7月に右ひじの違和感を訴え、故障者リスト入りしていた田中将大投手。9月21日にヤンキースタジアムで、故障表明以来75日ぶりの復活勝利を果たしました。ニューヨーク・ヤンキースのジョー・ジラルディ監督は「見事に復活してくれてホッとした。タナカも『登板後はひじの痛みもない』と言っている。来季はフル回転させるつもりだ」と語りました。

28日のレッドソックス戦では、残念ながら2回を待たずに7失点に倒れましたが、ジラルディ監督は田中投手の右肘について「問題ない。

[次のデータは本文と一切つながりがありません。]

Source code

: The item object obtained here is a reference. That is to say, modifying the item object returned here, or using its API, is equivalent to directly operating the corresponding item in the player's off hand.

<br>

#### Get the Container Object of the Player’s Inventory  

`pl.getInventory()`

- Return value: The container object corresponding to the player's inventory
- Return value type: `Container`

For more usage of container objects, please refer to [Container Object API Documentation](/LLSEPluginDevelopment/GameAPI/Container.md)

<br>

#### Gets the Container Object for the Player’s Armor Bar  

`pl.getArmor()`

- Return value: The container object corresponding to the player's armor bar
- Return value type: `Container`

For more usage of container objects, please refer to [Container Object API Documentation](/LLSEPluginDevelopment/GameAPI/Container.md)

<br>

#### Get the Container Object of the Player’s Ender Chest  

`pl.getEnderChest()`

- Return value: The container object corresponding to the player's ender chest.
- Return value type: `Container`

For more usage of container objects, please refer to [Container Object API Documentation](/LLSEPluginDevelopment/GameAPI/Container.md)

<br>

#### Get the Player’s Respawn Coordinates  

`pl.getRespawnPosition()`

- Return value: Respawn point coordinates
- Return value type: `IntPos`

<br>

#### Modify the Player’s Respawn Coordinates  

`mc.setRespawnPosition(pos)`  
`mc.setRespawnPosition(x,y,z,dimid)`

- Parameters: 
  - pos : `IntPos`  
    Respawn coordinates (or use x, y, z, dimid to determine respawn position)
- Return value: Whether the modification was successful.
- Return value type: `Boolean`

(復帰から)2試合で問題がなかったのだから、よかった」と明言しています。

なぜ復帰を急がなかったのか

そんなジラルディ監督も、プレーオフ争いで厳しい位置につけているからか、田中復帰前の8月29日には「チームのために投げてほしい。今季残りを休ませるのは手術のときだ」と、早期復帰を熱望していたようです。その頃の田中投手は、すでにシート打撃登板も始めており、リハビリが順調に進んでいたようでした。

しかし、田中投手は同日、「誰でも投げ始めで張りとかは出てくると思う。1回時間をもらって整えたい」と話し、その後1週間ブルペンに入らず、本格的投球を回避するという判断を下しました。この際、「この1週間で変えられるのではないかと思う」というコメントも残しています。

「急いてはことをし損ずる」という心境だったのでしょうか。大きな期待を寄せられた異国での初年度にもかかわらず、復帰を焦ることなく、自らとても冷静な決断を下したと言えるでしょう。